Dataset records START

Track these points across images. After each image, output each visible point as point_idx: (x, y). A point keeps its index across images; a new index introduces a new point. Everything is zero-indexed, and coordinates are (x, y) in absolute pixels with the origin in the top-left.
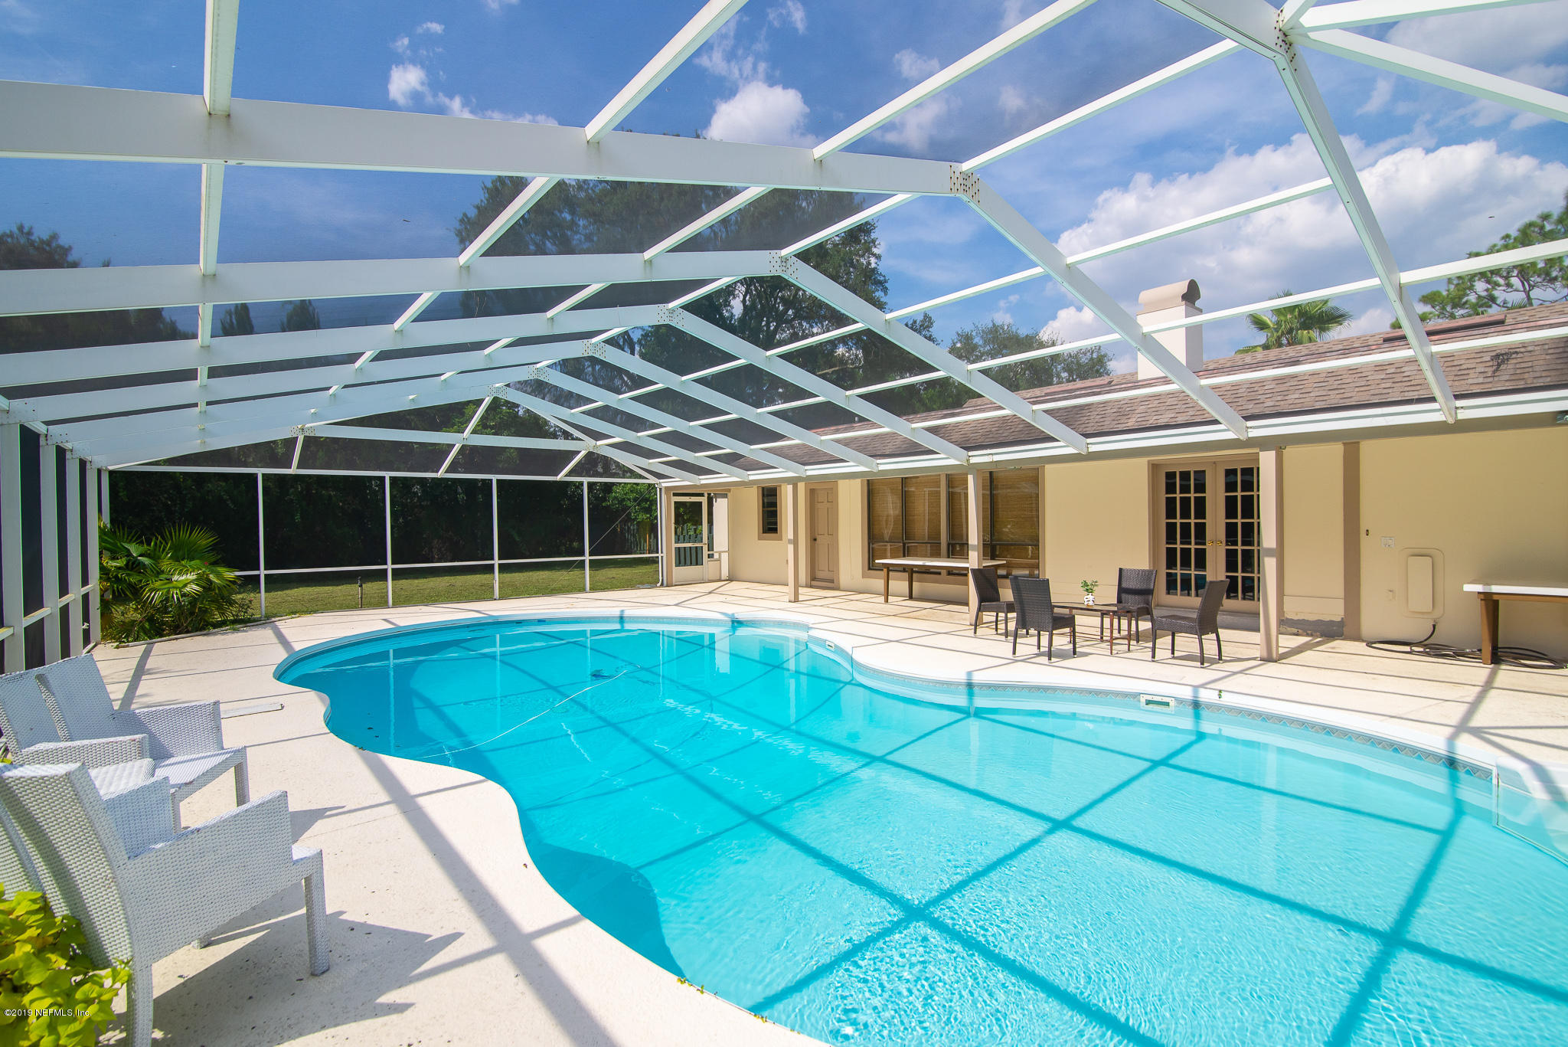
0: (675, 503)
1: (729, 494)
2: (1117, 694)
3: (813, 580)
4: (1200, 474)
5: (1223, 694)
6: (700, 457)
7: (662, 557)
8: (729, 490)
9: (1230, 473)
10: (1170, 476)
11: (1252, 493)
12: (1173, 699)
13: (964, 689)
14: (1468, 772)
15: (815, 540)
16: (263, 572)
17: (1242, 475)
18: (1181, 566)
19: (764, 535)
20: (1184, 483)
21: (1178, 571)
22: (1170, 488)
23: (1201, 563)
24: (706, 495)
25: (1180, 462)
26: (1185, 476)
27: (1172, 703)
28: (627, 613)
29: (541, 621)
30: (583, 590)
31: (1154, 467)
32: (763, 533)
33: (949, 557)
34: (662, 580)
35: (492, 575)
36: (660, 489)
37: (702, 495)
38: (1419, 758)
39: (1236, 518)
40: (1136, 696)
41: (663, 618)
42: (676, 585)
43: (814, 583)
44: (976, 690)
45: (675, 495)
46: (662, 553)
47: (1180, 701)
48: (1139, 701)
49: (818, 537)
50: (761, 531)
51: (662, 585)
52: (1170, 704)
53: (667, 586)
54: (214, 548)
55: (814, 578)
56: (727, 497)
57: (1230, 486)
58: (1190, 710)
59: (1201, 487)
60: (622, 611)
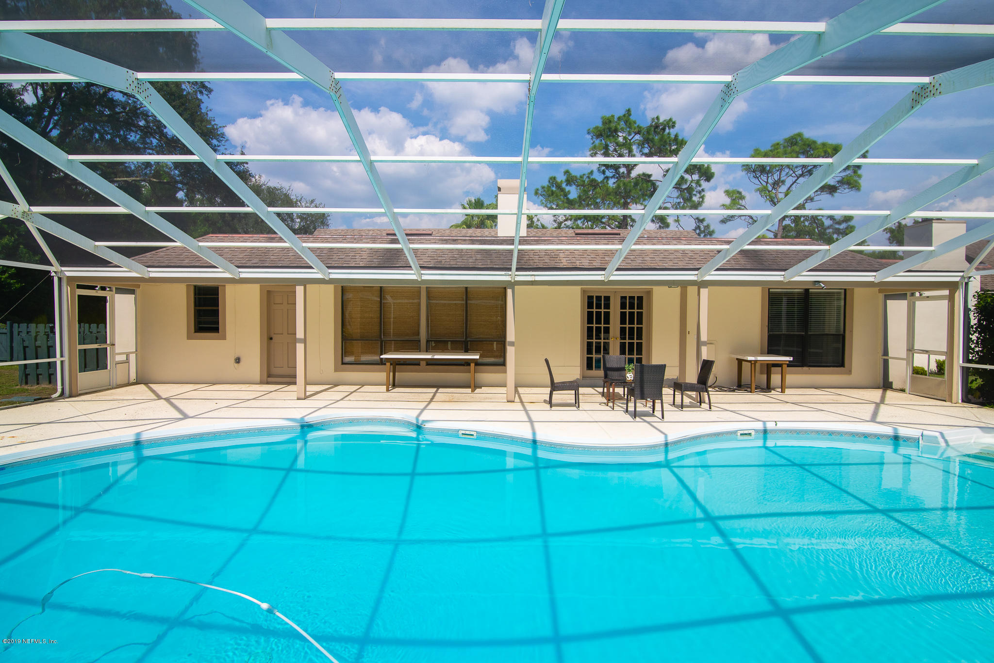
0: (79, 297)
1: (138, 291)
4: (607, 299)
5: (777, 423)
6: (100, 246)
7: (62, 362)
8: (139, 286)
9: (623, 298)
10: (590, 298)
11: (634, 311)
12: (753, 430)
14: (905, 441)
15: (271, 339)
17: (629, 299)
18: (595, 353)
19: (198, 334)
20: (600, 302)
21: (594, 356)
22: (590, 305)
23: (607, 351)
24: (113, 290)
25: (597, 290)
26: (599, 298)
31: (584, 292)
32: (195, 332)
33: (427, 352)
34: (63, 389)
36: (60, 279)
38: (878, 438)
39: (626, 324)
40: (735, 432)
42: (81, 394)
43: (270, 379)
44: (669, 447)
45: (79, 287)
46: (61, 357)
47: (756, 431)
48: (737, 435)
49: (274, 337)
50: (193, 331)
51: (63, 394)
52: (752, 434)
53: (70, 396)
55: (269, 376)
57: (623, 306)
58: (761, 435)
59: (607, 306)
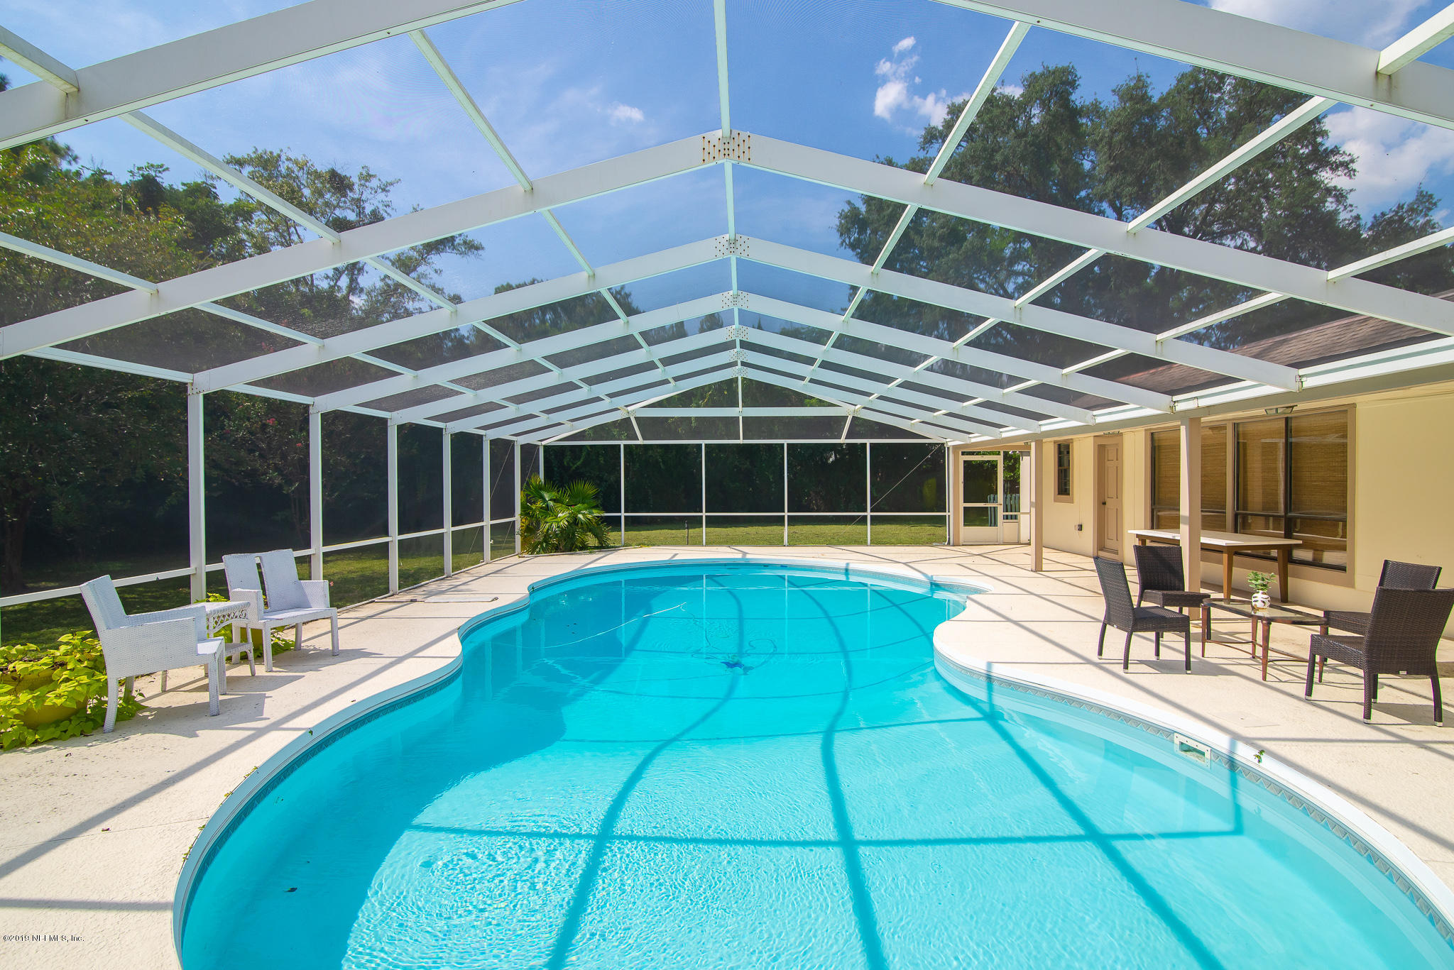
0: (965, 462)
2: (1149, 726)
3: (1102, 550)
5: (1264, 757)
7: (949, 516)
12: (1209, 749)
13: (983, 681)
15: (1104, 503)
16: (623, 514)
19: (1059, 496)
24: (1002, 453)
27: (1208, 755)
28: (852, 566)
29: (783, 567)
30: (864, 543)
32: (1059, 494)
33: (1236, 532)
34: (949, 538)
35: (781, 528)
36: (948, 448)
37: (999, 454)
40: (1170, 733)
41: (879, 574)
42: (963, 545)
43: (1101, 553)
44: (996, 685)
45: (963, 453)
46: (949, 512)
47: (1215, 753)
48: (1173, 742)
49: (1108, 501)
50: (1057, 493)
51: (949, 543)
52: (1206, 756)
53: (954, 546)
54: (596, 497)
55: (1102, 548)
56: (1029, 455)
60: (848, 564)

Dataset records END

→ **What the exercise asks**
Will you return exactly the lines above from the one with "29: (541, 621)" down to the one with "59: (1201, 487)", counting both as part of the range?

→ **Output of the exercise**
29: (541, 621)
30: (583, 590)
31: (1154, 467)
32: (763, 533)
33: (949, 557)
34: (662, 580)
35: (492, 575)
36: (660, 489)
37: (702, 495)
38: (1419, 758)
39: (1236, 518)
40: (1136, 696)
41: (663, 618)
42: (676, 585)
43: (814, 583)
44: (976, 690)
45: (675, 495)
46: (662, 553)
47: (1180, 701)
48: (1139, 701)
49: (818, 537)
50: (761, 531)
51: (662, 585)
52: (1170, 704)
53: (667, 586)
54: (214, 548)
55: (814, 578)
56: (727, 497)
57: (1230, 486)
58: (1190, 710)
59: (1201, 487)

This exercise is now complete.